The Bill has been stuck in a legislative logjam and was close to enactment prior to the general election. Mr Prasifka said the Council is well prepared to implement this change.

“We have been ready to go in a world in which the Act has been amended for some time… If [the Oireachtas] had gone for an additional week, we probably may have got that over the line, so in a way that is somewhat frustrating.

“But we are ready to have a freer hand in terms of how we can manage complaints, manage them more efficiently. We are obviously trying to eliminate some of the obstacles for doctors to qualify for specialty training and it has been a source of some frustration that those amendments have not been enacted.”


Reflecting on his time at the helm, Mr Prasifka said he was “new to the healthcare area” upon entering the role and it has been a “fantastic experience”.

“It is an extremely important area, very fascinating, and I am looking forward to continuing in a different environment.
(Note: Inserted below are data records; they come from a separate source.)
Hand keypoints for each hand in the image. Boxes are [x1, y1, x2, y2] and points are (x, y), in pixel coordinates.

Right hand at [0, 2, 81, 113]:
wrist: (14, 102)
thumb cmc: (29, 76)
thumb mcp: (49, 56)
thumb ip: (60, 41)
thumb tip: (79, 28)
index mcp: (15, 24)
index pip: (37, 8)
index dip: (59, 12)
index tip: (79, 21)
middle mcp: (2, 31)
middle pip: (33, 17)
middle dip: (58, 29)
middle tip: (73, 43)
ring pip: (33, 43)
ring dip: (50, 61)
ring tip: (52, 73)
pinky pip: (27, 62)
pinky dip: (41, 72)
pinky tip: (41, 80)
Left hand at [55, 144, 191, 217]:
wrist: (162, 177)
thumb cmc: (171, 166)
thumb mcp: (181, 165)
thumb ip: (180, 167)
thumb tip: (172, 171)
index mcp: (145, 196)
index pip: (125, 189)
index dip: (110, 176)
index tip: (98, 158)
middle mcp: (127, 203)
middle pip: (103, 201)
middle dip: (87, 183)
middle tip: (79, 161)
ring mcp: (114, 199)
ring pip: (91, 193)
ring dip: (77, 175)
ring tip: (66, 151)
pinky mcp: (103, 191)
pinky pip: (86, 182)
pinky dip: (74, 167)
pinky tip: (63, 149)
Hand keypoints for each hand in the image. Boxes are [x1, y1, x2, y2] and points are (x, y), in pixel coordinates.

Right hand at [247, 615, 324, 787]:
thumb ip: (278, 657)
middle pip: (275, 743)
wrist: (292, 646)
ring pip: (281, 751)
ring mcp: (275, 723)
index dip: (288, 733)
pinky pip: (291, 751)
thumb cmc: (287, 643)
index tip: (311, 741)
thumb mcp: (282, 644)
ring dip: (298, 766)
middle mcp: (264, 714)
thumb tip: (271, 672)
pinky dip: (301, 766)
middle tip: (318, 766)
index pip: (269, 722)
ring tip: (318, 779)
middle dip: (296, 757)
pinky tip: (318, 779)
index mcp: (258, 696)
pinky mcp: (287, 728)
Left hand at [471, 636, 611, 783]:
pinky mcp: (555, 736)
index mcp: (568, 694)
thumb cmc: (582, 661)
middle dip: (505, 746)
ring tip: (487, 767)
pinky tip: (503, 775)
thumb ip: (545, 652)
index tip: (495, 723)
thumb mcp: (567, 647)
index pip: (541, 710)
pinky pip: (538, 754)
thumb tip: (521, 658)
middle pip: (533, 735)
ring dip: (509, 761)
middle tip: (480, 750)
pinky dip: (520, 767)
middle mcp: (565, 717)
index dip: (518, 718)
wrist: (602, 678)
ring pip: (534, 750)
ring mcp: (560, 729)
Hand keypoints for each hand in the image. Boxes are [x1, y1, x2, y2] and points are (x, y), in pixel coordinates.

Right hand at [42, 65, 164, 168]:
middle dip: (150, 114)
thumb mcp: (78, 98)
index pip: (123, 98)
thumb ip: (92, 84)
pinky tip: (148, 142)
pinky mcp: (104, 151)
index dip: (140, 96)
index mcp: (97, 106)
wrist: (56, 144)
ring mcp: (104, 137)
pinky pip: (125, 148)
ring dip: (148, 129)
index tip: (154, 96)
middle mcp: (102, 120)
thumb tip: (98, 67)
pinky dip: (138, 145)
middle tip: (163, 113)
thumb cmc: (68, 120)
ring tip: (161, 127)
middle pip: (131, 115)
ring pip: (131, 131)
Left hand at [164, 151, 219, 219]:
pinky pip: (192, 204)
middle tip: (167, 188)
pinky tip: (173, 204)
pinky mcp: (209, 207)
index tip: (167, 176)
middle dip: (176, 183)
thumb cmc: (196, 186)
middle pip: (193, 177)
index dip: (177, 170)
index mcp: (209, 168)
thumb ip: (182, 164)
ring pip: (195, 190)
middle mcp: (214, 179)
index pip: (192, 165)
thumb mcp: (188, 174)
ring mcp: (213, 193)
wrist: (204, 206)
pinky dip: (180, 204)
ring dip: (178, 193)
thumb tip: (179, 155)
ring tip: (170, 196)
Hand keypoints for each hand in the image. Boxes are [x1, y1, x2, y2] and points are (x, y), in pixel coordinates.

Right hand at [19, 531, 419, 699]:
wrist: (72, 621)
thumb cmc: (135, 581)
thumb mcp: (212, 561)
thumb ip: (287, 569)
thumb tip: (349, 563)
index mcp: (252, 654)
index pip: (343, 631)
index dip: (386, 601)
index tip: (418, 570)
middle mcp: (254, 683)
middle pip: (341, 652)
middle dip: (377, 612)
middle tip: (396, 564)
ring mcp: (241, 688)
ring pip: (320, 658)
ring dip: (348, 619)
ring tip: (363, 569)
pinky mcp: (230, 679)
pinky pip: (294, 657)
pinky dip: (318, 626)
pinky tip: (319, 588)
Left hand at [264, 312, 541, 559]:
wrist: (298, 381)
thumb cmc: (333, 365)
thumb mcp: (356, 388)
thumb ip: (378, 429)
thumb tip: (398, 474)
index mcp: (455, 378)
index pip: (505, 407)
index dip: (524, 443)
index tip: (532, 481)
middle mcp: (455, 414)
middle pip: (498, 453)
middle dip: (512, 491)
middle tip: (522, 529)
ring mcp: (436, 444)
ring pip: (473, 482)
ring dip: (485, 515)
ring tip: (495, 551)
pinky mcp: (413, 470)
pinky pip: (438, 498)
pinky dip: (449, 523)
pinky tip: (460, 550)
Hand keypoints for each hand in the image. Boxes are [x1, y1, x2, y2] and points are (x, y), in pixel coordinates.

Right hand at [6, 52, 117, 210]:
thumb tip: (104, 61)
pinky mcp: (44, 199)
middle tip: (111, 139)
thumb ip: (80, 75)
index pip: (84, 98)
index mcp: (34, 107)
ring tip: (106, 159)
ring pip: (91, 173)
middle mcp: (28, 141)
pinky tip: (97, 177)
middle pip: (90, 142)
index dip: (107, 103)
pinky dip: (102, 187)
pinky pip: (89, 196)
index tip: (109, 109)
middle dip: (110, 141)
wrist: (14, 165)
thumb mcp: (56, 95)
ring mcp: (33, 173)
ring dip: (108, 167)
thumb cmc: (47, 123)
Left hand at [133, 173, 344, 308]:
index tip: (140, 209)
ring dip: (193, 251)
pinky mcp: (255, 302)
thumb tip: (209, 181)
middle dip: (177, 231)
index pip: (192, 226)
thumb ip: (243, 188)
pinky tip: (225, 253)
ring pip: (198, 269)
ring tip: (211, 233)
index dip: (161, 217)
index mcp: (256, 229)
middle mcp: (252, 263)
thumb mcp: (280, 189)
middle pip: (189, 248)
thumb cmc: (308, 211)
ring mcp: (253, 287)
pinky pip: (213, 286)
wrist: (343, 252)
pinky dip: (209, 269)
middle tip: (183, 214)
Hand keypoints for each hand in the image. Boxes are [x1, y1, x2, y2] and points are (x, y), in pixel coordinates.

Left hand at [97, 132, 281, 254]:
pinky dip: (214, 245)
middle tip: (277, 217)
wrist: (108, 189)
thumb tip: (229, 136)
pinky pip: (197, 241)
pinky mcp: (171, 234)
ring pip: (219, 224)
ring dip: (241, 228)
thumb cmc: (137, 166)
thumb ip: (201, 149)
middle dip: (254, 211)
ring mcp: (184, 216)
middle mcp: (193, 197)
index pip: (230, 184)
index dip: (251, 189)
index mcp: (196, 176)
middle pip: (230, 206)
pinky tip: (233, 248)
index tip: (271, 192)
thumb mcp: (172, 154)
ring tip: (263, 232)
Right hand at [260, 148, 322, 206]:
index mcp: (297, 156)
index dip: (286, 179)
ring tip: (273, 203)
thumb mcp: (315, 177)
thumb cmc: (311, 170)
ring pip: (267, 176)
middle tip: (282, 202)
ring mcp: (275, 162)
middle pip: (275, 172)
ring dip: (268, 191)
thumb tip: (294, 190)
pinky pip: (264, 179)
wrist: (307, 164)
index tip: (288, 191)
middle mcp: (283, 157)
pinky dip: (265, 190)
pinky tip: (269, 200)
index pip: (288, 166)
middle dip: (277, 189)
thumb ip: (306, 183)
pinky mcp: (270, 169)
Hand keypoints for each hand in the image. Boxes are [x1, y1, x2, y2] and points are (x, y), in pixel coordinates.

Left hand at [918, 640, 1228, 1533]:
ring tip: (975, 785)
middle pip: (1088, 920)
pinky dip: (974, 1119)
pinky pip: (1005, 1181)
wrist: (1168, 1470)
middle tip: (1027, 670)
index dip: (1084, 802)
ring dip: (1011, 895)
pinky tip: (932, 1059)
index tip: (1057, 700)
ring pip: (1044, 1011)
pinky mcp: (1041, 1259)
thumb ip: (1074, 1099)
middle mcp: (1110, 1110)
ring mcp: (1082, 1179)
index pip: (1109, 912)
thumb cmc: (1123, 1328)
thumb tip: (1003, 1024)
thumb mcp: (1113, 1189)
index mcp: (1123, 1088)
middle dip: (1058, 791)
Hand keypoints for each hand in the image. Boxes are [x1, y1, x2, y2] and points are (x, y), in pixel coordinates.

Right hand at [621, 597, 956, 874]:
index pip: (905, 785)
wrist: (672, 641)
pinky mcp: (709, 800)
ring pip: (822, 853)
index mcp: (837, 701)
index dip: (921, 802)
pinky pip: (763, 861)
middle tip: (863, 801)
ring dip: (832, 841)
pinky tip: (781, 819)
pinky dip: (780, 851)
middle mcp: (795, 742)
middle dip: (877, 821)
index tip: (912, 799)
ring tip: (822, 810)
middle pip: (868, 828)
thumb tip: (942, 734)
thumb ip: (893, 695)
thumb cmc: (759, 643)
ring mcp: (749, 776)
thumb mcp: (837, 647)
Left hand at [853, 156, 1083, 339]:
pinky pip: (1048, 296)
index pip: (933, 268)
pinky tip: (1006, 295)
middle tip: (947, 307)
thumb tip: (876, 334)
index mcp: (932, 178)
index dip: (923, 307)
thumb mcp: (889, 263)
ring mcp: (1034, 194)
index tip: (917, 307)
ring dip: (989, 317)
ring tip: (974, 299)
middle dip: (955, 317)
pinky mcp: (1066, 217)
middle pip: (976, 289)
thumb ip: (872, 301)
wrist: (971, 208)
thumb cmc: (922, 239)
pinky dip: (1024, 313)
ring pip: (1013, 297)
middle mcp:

“In my experience networking with other regulatory authorities, everyone in the world is dealing with the same problems, trying to provide additional healthcare in an environment in which increasing demands are being put on the health system and that really is everywhere.

“Now, we have had incredible disruption to the whole system because of Covid-19 and that has accelerated change. Telemedicine used to be kind of a niche area; well, now it is completely mainstream, and that is absolutely essential.

“So there is lots of change happening and regulators need to protect the public foremost, support doctors, but there is a certain amount of agility there that is needed to adjust to changing circumstances.

“So that makes it a very challenging but very exciting time to be in this area. I look back on the past four years as an incredible learning experience for me. It has been very rewarding, we have seen a lot of changes happening and there is plenty to do going forward.”